**WHAT YOU HAVE TO DO**
Please continue the article on the fake recruiting fronts described in the affidavit, picking up after its last sentence.

**TEXT BLOCK**
-- -- --
STOLEN IDENTITIES, AI-GENERATED FACES
Two real U.S. citizens' identities were used without their knowledge to register domains and operate recruiter personas, including a fake "HR Director," the affidavit says; one victim's U.S. passport had been posted for sale on a cyber-criminal marketplace. Site imagery included stock and AI-generated "executives," and one site carried client testimonials from "Ron Burgundy" and other characters from the film "Anchorman." Another front impersonated a legitimate Indonesia-affiliated nonprofit, which publicly warned of a "job scam" and stamped "FAKE" across the bogus postings.

MONEY TRAIL THROUGH CHINESE BANKS
Payments to recruits flowed from overseas into U.S. accounts via PayPal profiles registered to fictitious names and linked to cards issued by Chinese banks including Bank of China, Agricultural Bank of China, Ping An Bank, Shanghai Pudong Development Bank and Bank of Communications, the affidavit says. Domain and hosting bills were paid with cryptocurrency and cards from banks in China, Pakistan, India, the UAE, Thailand and France. Account logins resolved to China, Hong Kong and Macau, and devices tied to the operation were set to Shanghai time on Chinese mobile networks.
The affidavit identifies no defendants by name, referring instead to "SUBJECT A," who allegedly operated Centrik from South Africa and recruited at least seven current and former U.S. government employees in late 2024, and "SUBJECT B," a Caribbean national believed to have lived in China. "No offender is known to have, or have had, residence within any United States district," the agent wrote.
The case echoes that of Jun Wei "Dickson" Yeo, a Singaporean who admitted in 2020 to acting in the United States as an unregistered agent of Chinese intelligence after using LinkedIn and a fake consultancy to recruit Americans. LinkedIn wound down its China operations in 2023.
-- -- --
**INPUT DATA**

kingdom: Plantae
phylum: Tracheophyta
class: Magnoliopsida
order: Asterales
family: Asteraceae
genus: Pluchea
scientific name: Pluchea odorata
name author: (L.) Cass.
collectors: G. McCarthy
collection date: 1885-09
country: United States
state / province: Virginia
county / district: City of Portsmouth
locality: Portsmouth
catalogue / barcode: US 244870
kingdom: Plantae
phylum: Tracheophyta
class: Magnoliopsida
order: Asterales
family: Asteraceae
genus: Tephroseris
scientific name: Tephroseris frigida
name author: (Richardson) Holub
-- -- --
**WRITTEN RESPONSE**
NEW DELHI FLAGS SIMILAR TACTICS
India has warned of a near-identical playbook. In a January 22 circular to all universities and colleges, the University Grants Commission, the country's higher-education regulator, said the Education Ministry had flagged "vested foreign entities" collecting information on India's national security, defence establishment and critical infrastructure, recruiting people with journalism and defense experience through job portals such as LinkedIn and Naukri.com, commissioning "source-based articles" on troop deployments, weapon systems, defense procurement and military exercises, and paying through Indian bank accounts, at times using proceeds of cyber fraud. The advisory, which did not name any country, said the recruiters typically pose as consulting firms operating abroad and have collected applicants' PAN and Aadhaar identity documents through Indian intermediaries, and asked institutions to caution students and faculty.
TECHNICALITIES OF DOMAIN SEIZURE
The judge orders the registries, not the website owners, to act:
- VeriSign, Inc. (for all the .com names) and Public Interest Registry (for the two .org names) must:
- Redirect the domains to FBI-controlled name servers: ns1.fbi.seized.gov and ns2.fbi.seized.gov
- Lock the domains so they cannot be transferred, sold, or edited
- Push the changes through DNS "as quickly as practicable"
- Provide "reasonable assistance" and not frustrate the order
Once redirected, anyone visiting the sites will see the standard FBI seizure banner:
"This domain has been seized by the Federal Bureau of Investigation in accordance with a seizure warrant issued pursuant to 18 U.S.C. § 981(a)(1)(A), 18 U.S.C. § 982(a)(1), and 21 U.S.C. § 853, issued by the U.S. District Court for the District of Columbia as part of a joint law enforcement operation and action by: The United States Attorney's Office for the District of Columbia; National Security Division, Counterintelligence and Export Control Section; and FBI Washington Field Office and FBI Norfolk Field Office."
Several of the targeted sites were already offline by April 2026, but investigators sought the seizures to prevent their reuse. Beijing has consistently rejected U.S. accusations of state-directed espionage; the recruiters themselves, the affidavit notes, "denied any involvement by any foreign government."